正当玄清耐下心揣测到底是什么情况导致了空间主人修为高深却没有获取灵宝时,一只手从天而降,开始在空间中随意摸索。
玄清现在不能使用灵力,移动速度跟以前没法比,体力更是因查看空间而消耗殆尽,于是很快便躲闪不及,被大手摸到了身体的中段。
大手感受到蛇鳞冰冷的触感,随即食指与拇指一勾,便将细小的蛇形玄清拉出了空间。
一阵头晕目眩后,玄清感觉身体触到了柔软的平面,她恍惚睁眼,一个明眸善睐,面若银盘的娇俏少女出现在她眼前。
她认真盯着对方,想要像过去那样,一眼望穿对方的身份。
可过了几瞬她才记起,现在的自己没有这般能力……
玄清正对面身着墨色衣裙的少女也愣怔地盯着她,不多时,一声嘹亮的感慨钻进她耳朵。
“哇——!好美!”
玄清的真身似乎是一条蛇,却与普通的蛇又不一样。
蛇妖每一次境界的提升,都会伴随着蜕皮,玄清也不例外;但玄清每次蜕皮,身体的颜色都会变幻。
她曾是青蛇、白蛇、花蛇……
当初突破境界成为大乘期修士,鳞片变为黑色时,她还算十分满意,并以为这是她在飞升之前最后的肤色。

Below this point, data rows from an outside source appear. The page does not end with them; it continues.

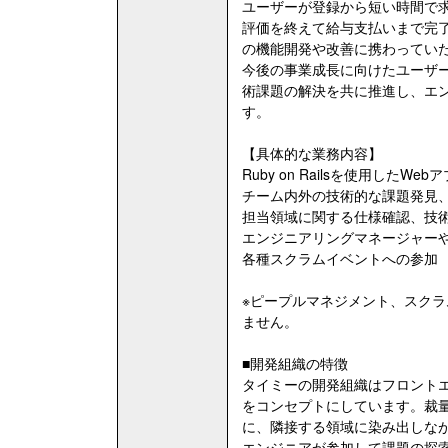
ユーザーが登録から短い時間で
評価を終えて給与支払いまで完
の機能開発や改善に携わってい
今後の事業成長に向けたユーザ
術課題の解決を共に推進し、エ
す。
【具体的な業務内容】
Ruby on Railsを使用し
チーム内外の技術的な課題発見
担当領域に関する仕様確認、技
エンジニアリングマネージャー
各種スクラムイベントへの参加
※ピープルマネジメント、スク
ません。
■開発組織の特徴
タイミーの開発組織はフロントエ
をコンセプトにしています。裁
に、隣接する領域に染み出しな
エンジニアが参加して課題の探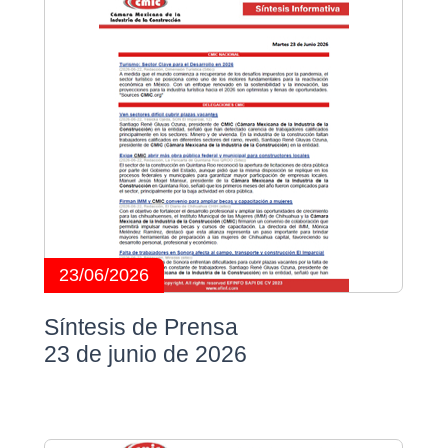
23/06/2026
Síntesis de Prensa
23 de junio de 2026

谁知五百年前离开峡谷,一展拳脚重新坐回正派首领宝座后,她竟在当天夜里再次蜕皮,成了这般模样。
在没有光线的情况下,玄清的鳞片是偏暗的珍珠白色,但夕阳的余晖透过窗棂洒在她身上,鳞片又会根据角度显现出七色的光彩。
玄清当然清楚自己现在的色彩着实迷人,也没有太过惊讶,而是继续保持冷静,等着观察少女下一步的行动。
只见少女抬手聚气,幽幽绿光如流水一般溢出,飘向玄清后绕着她的身体盘旋。
亮绿色的灵气缓缓渗入玄清的身体,虚弱感顿时缓解,整条蛇轻松舒服了许多。
五行中,金克木,玄清的金系体质可以接受部分木系灵气的滋养而不受反噬。
少女收回残留在掌心的灵气,眉毛拧成了一个“川”字,右手摸着下巴疑惑道:“你身体里半点儿灵气都没有,那几个歹人抓你干什么?”
玄清不太清楚她整句话的逻辑,但还是听出了,之前在崖边攻击自己的不止一人。
“呀!”少女一声惊呼,吓得玄清浑身一颤。
这些年茯苓宗弟子在她面前都是遵规守纪的乖顺模样,现在面对这样说话声情并茂的女孩还是有些不习惯。
不过她只有一瞬的不喜,这少女救了自己一命,可算是天大的恩情,自己没理由去斤斤计较一些细节。
谁知对方竟伸出左手,扶上她的头顶,声音变得柔和:“怪我,没有及时检查你的身体情况。”
少女心肠不错,开始为她谋划着未来的路途:“你外貌特殊,现在又灵力全无,若独自游走于世间,定会成为人类和妖兽觊觎的对象。”
忽然间,少女眼神发亮,像是想到了一个精妙的主意一般,举起食指摆到脸旁,声音犹如春风拂过的风铃发出的响动一般清脆:“不如你跟着我一同去茯苓宗碰碰运气如何?”
玄清一听少女说要去茯苓宗,立即认定了她的身份——又是一个不懂规矩想要强行拜在茯苓宗门下的修士。
玄清在心中为她感到遗憾。
茯苓宗向来只收十岁以下的孤女进外门,在外门统一修行,这些外门弟子成功筑基后,才能经过选拔成为内门弟子。
而眼前这少女显然不可能是十岁以下的孩子。
而且她已经有了合体期的修为,茯苓宗不会收一个曾经师从别派的弟子。
不过,玄清愿意跟着少女一同前往茯苓宗,因为只要玄清回到宗门,便能按照记忆偷偷潜入茯苓宗的藏宝阁,想办法利用灵宝恢复灵力。
考虑到这些,玄清便没有表现出抗拒。
少女似乎是得到了默许,语气轻快活泼:“不说话就代表你同意了。”
玄清头皮一紧,自己现在灵力全无,当然说不了话,按“不说话就代表同意”的逻辑,岂不是她今后什么事都得听这小姑娘的。
但她很快就将这个问题按下,毕竟只要到了茯苓宗,她就能与这小姑娘分道扬镳,短时间的相处,自己忍让一下没什么大碍。